I figured out that it is l for wavlength. I measured it at that wavelength though.
I calculated m and it was 0.003653.
Then I plugged it in but what I got was a huge number.

y= 0.003653x
unknown y= 0.806
0.806/0.003653= x
x= 220 $\mu M$

I think that is high right?
I'm used to unknowns being within the standard range but..maybe this is not so?

Another issue is this:
When analyzing the standards of 10, 20, 30, 50, 75 $\mu M$ solutions that I had to dilute down from a 0.1 $\mu M$ paranitrophenol solution to create, I had to further dilute each when analyzing. I had to use 1ml of standard and 3ml of basic buffer (p.H 9.96) to accomplish this.

When I analyzed the unknown sample, I did the same dilution of 1ml sample and 3ml of basic buffer.

The problem comes in here:
They ask me to calculate BOTH the diluted unknown concentration AND the concentration of the UNDILUTED sample of 4-nitrophenol. (PNP) by using the standard curve that was made.

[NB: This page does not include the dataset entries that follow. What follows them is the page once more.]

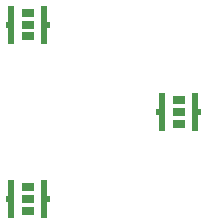
<source format=gbr>
G04 EAGLE Gerber RS-274X export*
G75*
%MOMM*%
%FSLAX34Y34*%
%LPD*%
%INSolderpaste Bottom*%
%IPPOS*%
%AMOC8*
5,1,8,0,0,1.08239X$1,22.5*%
G01*
%ADD10R,0.500000X3.300000*%
%ADD11R,0.450000X0.500000*%
%ADD12R,1.010000X0.750000*%


D10*
X340136Y163576D03*
D11*
X343386Y163576D03*
D10*
X312136Y163576D03*
D11*
X308886Y163576D03*
D12*
X326136Y163576D03*
X326136Y153576D03*
X326136Y173576D03*
D10*
X212374Y89662D03*
D11*
X215624Y89662D03*
D10*
X184374Y89662D03*
D11*
X181124Y89662D03*
D12*
X198374Y89662D03*
X198374Y79662D03*
X198374Y99662D03*
D10*
X212374Y237490D03*
D11*
X215624Y237490D03*
D10*
X184374Y237490D03*
D11*
X181124Y237490D03*
D12*
X198374Y237490D03*
X198374Y227490D03*
X198374Y247490D03*
M02*

</source>
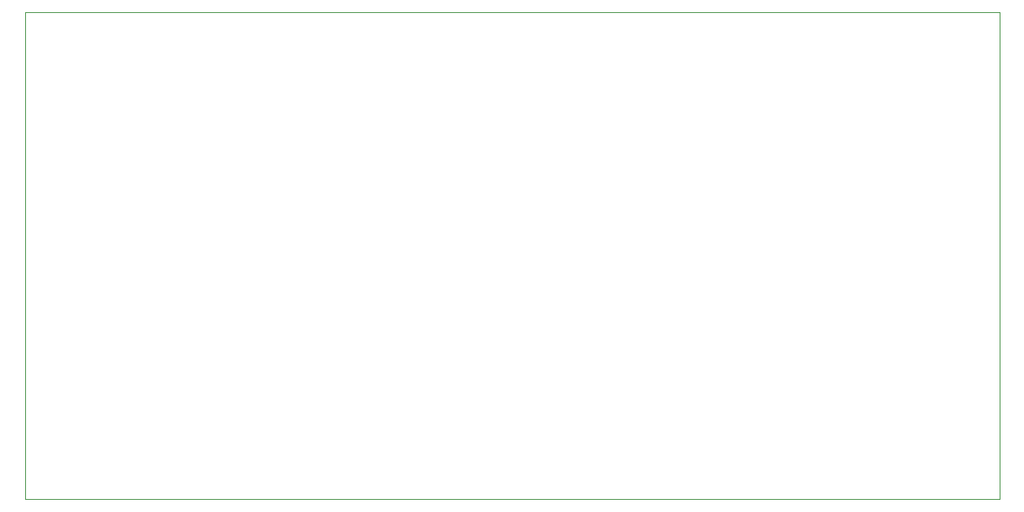
<source format=gko>
G04 (created by PCBNEW (2013-04-19 BZR 4011)-stable) date 23/05/2013 19:48:57*
%MOIN*%
G04 Gerber Fmt 3.4, Leading zero omitted, Abs format*
%FSLAX34Y34*%
G01*
G70*
G90*
G04 APERTURE LIST*
%ADD10C,0.006*%
%ADD11C,0.00393701*%
G04 APERTURE END LIST*
G54D10*
G54D11*
X67260Y-84120D02*
X67260Y-64120D01*
X107260Y-84120D02*
X67260Y-84120D01*
X107260Y-64120D02*
X107260Y-84120D01*
X67260Y-64120D02*
X107260Y-64120D01*
M02*

</source>
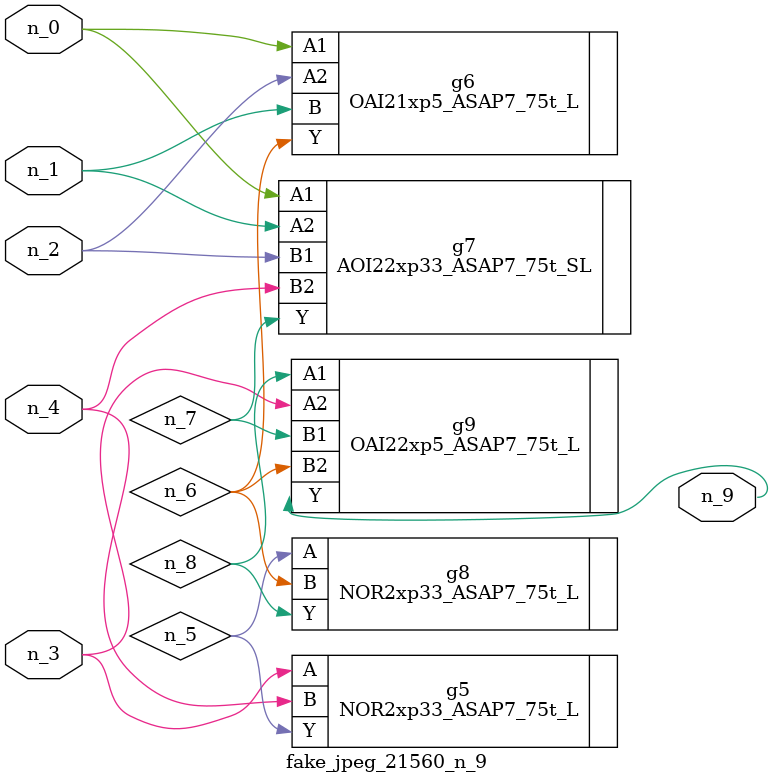
<source format=v>
module fake_jpeg_21560_n_9 (n_3, n_2, n_1, n_0, n_4, n_9);

input n_3;
input n_2;
input n_1;
input n_0;
input n_4;

output n_9;

wire n_8;
wire n_6;
wire n_5;
wire n_7;

NOR2xp33_ASAP7_75t_L g5 ( 
.A(n_3),
.B(n_4),
.Y(n_5)
);

OAI21xp5_ASAP7_75t_L g6 ( 
.A1(n_0),
.A2(n_2),
.B(n_1),
.Y(n_6)
);

AOI22xp33_ASAP7_75t_SL g7 ( 
.A1(n_0),
.A2(n_1),
.B1(n_2),
.B2(n_4),
.Y(n_7)
);

NOR2xp33_ASAP7_75t_L g8 ( 
.A(n_5),
.B(n_6),
.Y(n_8)
);

OAI22xp5_ASAP7_75t_L g9 ( 
.A1(n_8),
.A2(n_3),
.B1(n_7),
.B2(n_6),
.Y(n_9)
);


endmodule
</source>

I have no idea how to calculate the undiluted unknown stock solution that I used to dilute 1:3 with buffer.

Thank you

Last edited by a moderator: May 3, 2017
6. Oct 11, 2008

### Staff: Mentor

Re: lmax or 1max ??

That's the way it should be done, you should not use your calibration curve outside of the range of concentrations used when calibrating. So something is definitely wrong.

I am not sure if I am not missing something, as the answer seems to be too obvious. Why not C1V1=C2V2?

7. Oct 11, 2008

### ~christina~

Re: lmax or 1max ??

That is what I am thinking too. There is a reason we have a calibration curve.
The example graph's slope [1st post] (Molar absorptivity coefficient) when I estimated the values, ended up as being 0.015 and when I used this value to find the concentration, it ended up as a value on the chart.
Could it be the dilution that is causing this? The slope of that graph(one in first post) was much more steep than the one I got.

someone else told me that the concentration should be solved for like this:
c=A/ab 0.806/400= micro M
y=38.95 (0.002015) + .1293 = 0.207

I think that it's wrong though, because a is not supposed to be 400nm but rather the absorbance at 400nm.

But I just wanted to check that, before I dismissed it.

Ah, so when I find the concentration of the unknown dilute, I can solve for the undiluted stock concentration. I get it.

Thanks Borek

8. Oct 11, 2008

### Staff: Mentor

Re: lmax or 1max ??

No idea how you have calculated concentrations and what was the procedure, so it is harrd to tell.

Remember that the slope will be device and cuvette dependent - so unless both calibration curves were made using the same hardware, they can differ. You are not measuring absolute values (like specific coefficient) but relative ones.